- SOURCE MATERIAL:
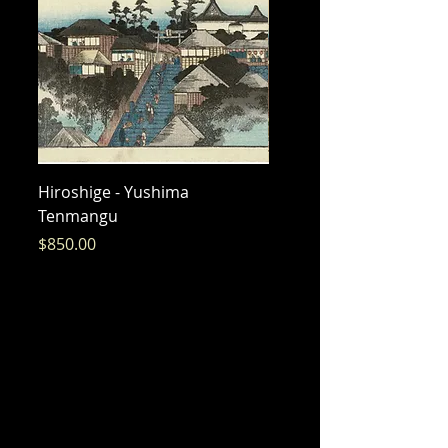
Hiroshige - Yushima
Hiroshige - Messenger 
Tenmangu
Bishamon
Price
Price
$850.00
$325.00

- HOW TO COMPLETE THIS TASK:
Convert the text lines of the records above into a numbered list, one line per item, omitting any blank lines. Leave the pictures out of the list.

- TASK ANSWER:
1. Hiroshige - Yushima
2. Hiroshige - Messenger 
3. Tenmangu
4. Bishamon
5. Price
6. Price
7. $850.00
8. $325.00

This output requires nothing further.